Quando isso acontecia, seus dedos tamborilavam quase que sozinhos, naquele seu instinto rubro. Apenas um movimento e o indivíduo não se recordaria do vulto ou do arrepio que sentiu da nuca aos pés. Apenas um movimento a mais e este indivíduo gritaria em pura agonia, visitado pelos mais táteis pesadelos que ele sequer imaginava que tinha.

Wanda fez força para acalmar as mãos ligeiras e as vozes dos pensamentos alheios, que ficavam mais próximas e mais interessantes. Seria tão fácil errar um movimento e pronto! Ela não seria a jovem trôpega e ferida. Seria a bruxa.

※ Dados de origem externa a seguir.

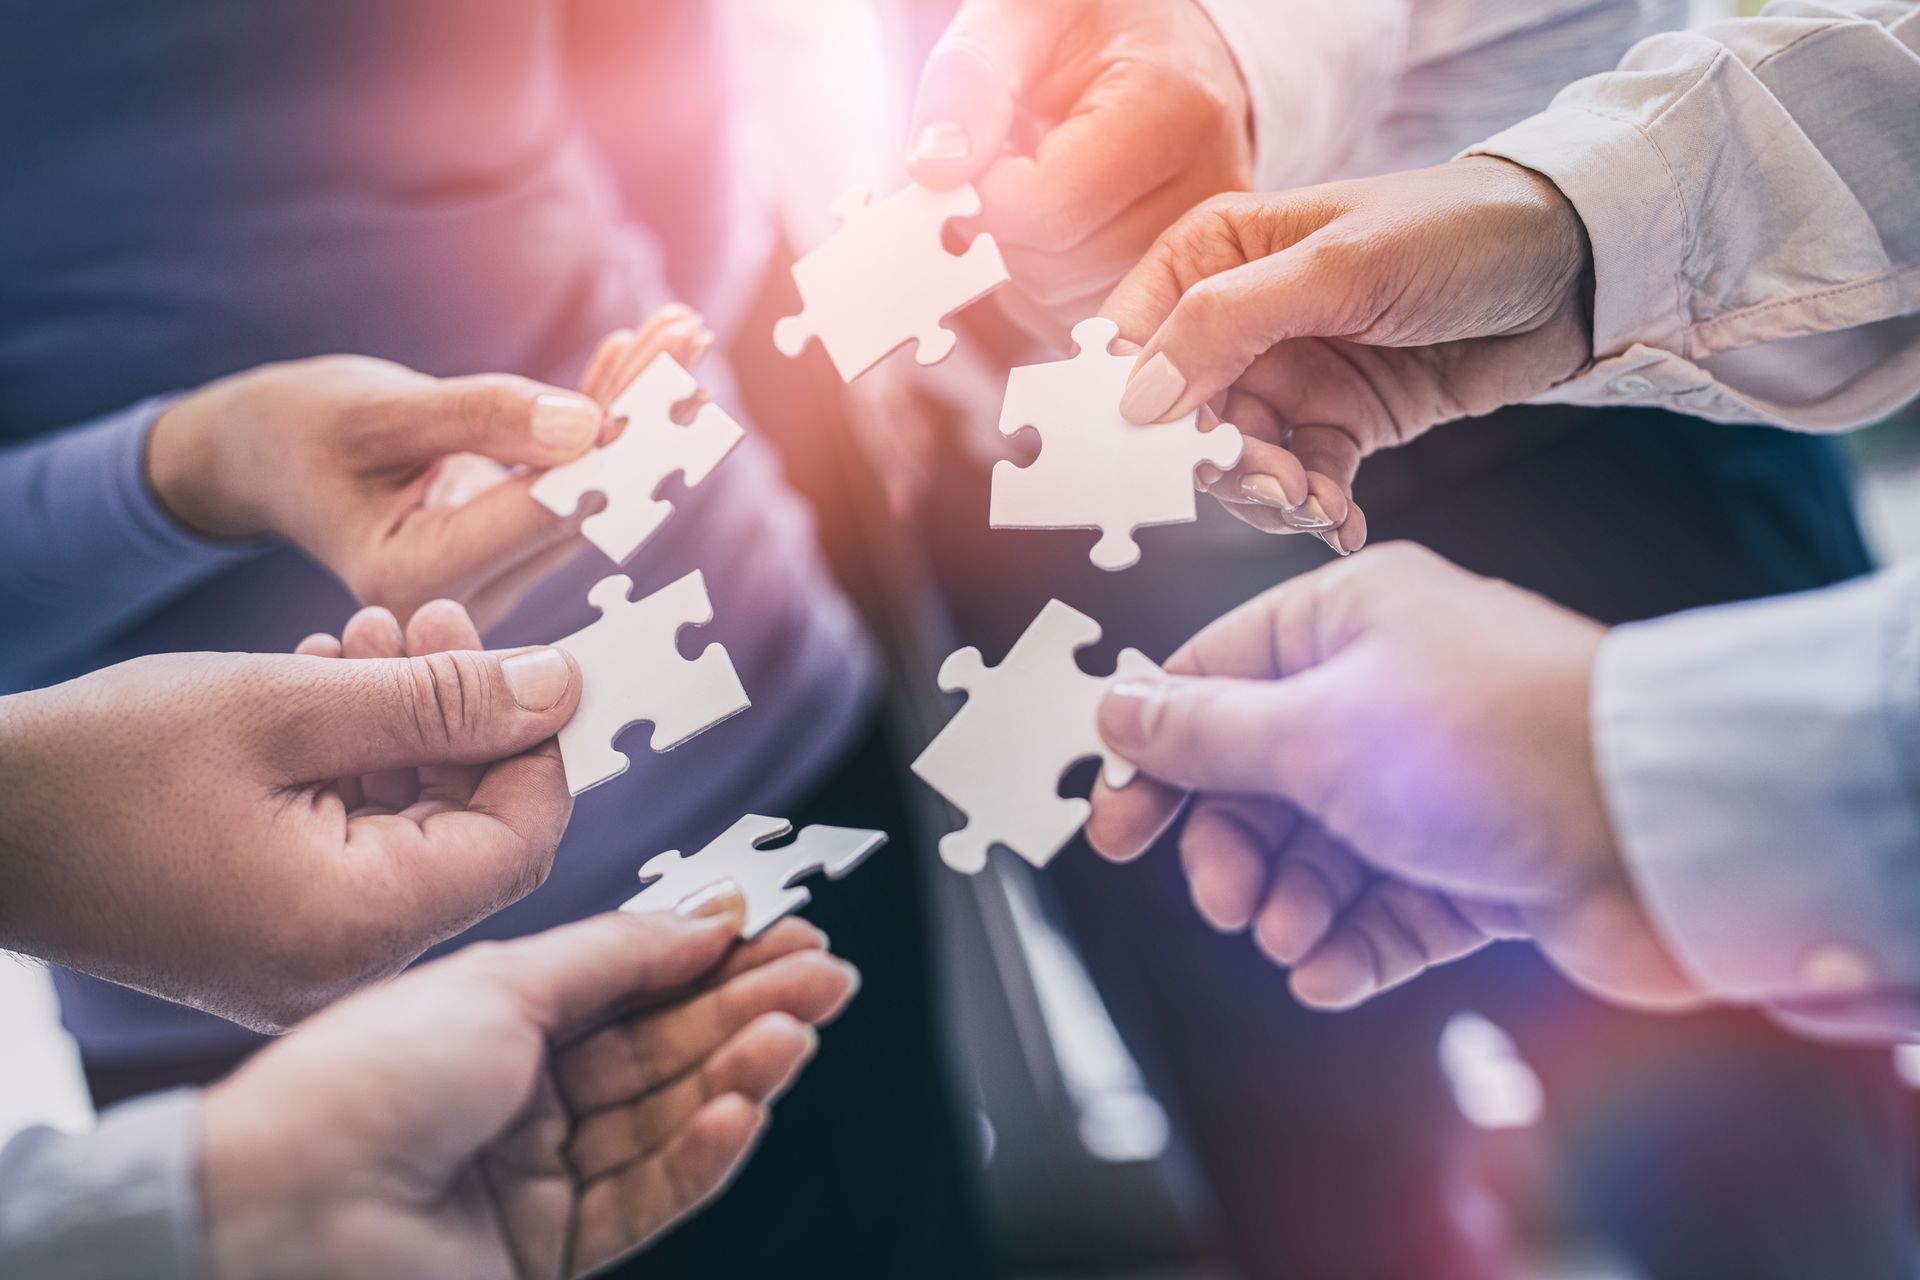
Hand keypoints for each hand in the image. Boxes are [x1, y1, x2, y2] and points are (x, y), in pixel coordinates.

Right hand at [0, 623, 581, 1030]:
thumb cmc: (102, 763)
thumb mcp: (289, 706)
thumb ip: (440, 698)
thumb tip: (560, 687)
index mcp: (356, 925)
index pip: (520, 842)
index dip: (537, 746)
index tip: (524, 662)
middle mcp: (340, 965)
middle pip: (469, 834)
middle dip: (462, 719)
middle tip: (428, 619)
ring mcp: (303, 958)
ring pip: (411, 829)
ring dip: (407, 727)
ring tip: (363, 638)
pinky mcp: (271, 936)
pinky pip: (355, 847)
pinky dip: (356, 766)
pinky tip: (327, 686)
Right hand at [146, 307, 714, 630]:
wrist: (262, 458)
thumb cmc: (294, 430)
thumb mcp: (373, 412)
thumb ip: (475, 418)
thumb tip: (589, 425)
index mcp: (416, 575)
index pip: (541, 510)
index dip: (613, 447)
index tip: (669, 388)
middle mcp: (466, 592)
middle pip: (582, 499)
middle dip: (642, 415)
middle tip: (688, 337)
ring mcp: (496, 572)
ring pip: (593, 486)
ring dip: (638, 406)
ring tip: (682, 329)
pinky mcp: (512, 542)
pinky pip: (576, 475)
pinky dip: (606, 410)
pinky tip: (640, 349)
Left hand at [201, 904, 860, 1278]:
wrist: (283, 1214)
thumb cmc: (363, 1083)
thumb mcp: (497, 985)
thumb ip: (614, 955)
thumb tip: (706, 916)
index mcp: (497, 1025)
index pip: (632, 985)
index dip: (708, 957)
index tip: (778, 929)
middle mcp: (522, 1098)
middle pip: (662, 1049)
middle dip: (746, 1009)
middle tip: (824, 976)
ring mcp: (536, 1179)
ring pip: (665, 1120)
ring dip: (737, 1074)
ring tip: (795, 1035)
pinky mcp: (547, 1252)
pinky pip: (645, 1197)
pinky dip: (702, 1153)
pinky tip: (745, 1109)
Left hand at [908, 0, 1252, 337]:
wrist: (1163, 48)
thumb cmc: (1090, 26)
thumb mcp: (1022, 17)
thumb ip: (971, 81)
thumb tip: (934, 169)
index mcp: (1177, 109)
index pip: (1054, 205)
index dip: (987, 198)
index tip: (978, 162)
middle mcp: (1209, 191)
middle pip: (1061, 268)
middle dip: (1002, 233)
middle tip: (1003, 175)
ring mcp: (1204, 252)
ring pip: (1072, 310)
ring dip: (1022, 267)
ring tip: (1035, 195)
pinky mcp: (1185, 290)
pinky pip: (1088, 327)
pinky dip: (1046, 294)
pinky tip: (1052, 232)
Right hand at [1085, 543, 1697, 1011]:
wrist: (1671, 831)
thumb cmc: (1504, 743)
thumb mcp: (1313, 730)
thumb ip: (1203, 732)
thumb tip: (1118, 708)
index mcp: (1352, 621)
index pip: (1216, 679)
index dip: (1159, 758)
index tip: (1119, 830)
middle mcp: (1395, 692)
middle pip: (1263, 775)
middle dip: (1232, 846)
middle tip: (1225, 899)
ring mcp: (1441, 781)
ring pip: (1324, 849)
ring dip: (1292, 901)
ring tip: (1288, 935)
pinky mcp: (1484, 863)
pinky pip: (1389, 906)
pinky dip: (1353, 943)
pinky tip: (1327, 972)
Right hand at [1101, 158, 1594, 552]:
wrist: (1577, 269)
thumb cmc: (1458, 232)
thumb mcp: (1336, 269)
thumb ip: (1226, 327)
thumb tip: (1137, 400)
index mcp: (1212, 254)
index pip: (1130, 337)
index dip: (1125, 404)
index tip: (1142, 463)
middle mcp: (1237, 318)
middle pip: (1179, 417)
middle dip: (1215, 463)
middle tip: (1268, 484)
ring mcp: (1288, 373)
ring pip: (1236, 459)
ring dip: (1268, 494)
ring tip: (1315, 504)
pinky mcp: (1338, 421)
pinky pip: (1299, 480)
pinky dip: (1315, 509)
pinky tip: (1344, 523)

A bruxa que vagava Wakanda. Que matara pessoas, responsável pela morte de onze wakandanos. Que destruíra Sokovia. Que seguira um robô feito de vibranium e crueldade. Que era responsável pela morte do próprio irmão.

Houve um pulso escarlate.

Njeri.

Os olhos da moça tornaram-se vermelhos por detrás das pálpebras.

Njeri, que estava ali. Pensava nela, em Wanda. Estava trabalhando até tarde, um andar abaixo do chão onde Wanda se encontrava, com mais de trinta centímetros de concreto de espessura. Tinha olheiras. Pensou na própria filha, uma garota pré-adolescente. Pensou no sorriso dela, nas tardes em que passavam juntas. Pensou em seu cabelo crespo e macio, que adorava acariciar. Perguntava-se se teria outro filho ou não. Então lembrou-se do grito que dera mais cedo, o corte profundo da estrangeira, sangrando enquanto objetos pairavam no ar contra a física do mundo.

Wanda viu a si mesma assim como a doutora assistia células se desenvolverem e reagirem à substâncias através da lente de um microscópio. Era uma jovem pálida, de rosto abatido e olhos opacos. Olhos que estavam além da tristeza, além da fúria. E o homem loiro que conversava com essa jovem também enxergava isso.

O ruído de sua queda soou mais alto e pior no corredor largo, rasgando o silêncio da madrugada. As mãos e os joelhos dela foram ao chão, e provavelmente a pele tinha se esfolado. Estava no agora e estava sozinha. Sacudiu a cabeça, livrando-se da mente de Njeri. Não queria estar ali. Não queria saber que ela se preocupava. Não queria enxergar sua felicidade ou sua tristeza.

Não queria contaminá-la.

A luz vermelha de seus olhos se apagou por fim. E o homem loiro da lembrança da doutora lhe estendia a mão, com sua aura azul, sempre azul. Stevie.

* * * * *

Lá estava ele, o homem no gelo.

James Buchanan Barnes. Sargento Barnes. O Soldado Invernal. Uma arma, uma máquina. Um experimento, assim como ela. Assim como o agente Rogers.

Tantas coisas em comum. Engraçado, porém, como os três eram vistos de formas tão distintas.

Um herói, símbolo nacional. A Aprimorada caótica. O maior acusado de atos terroristas.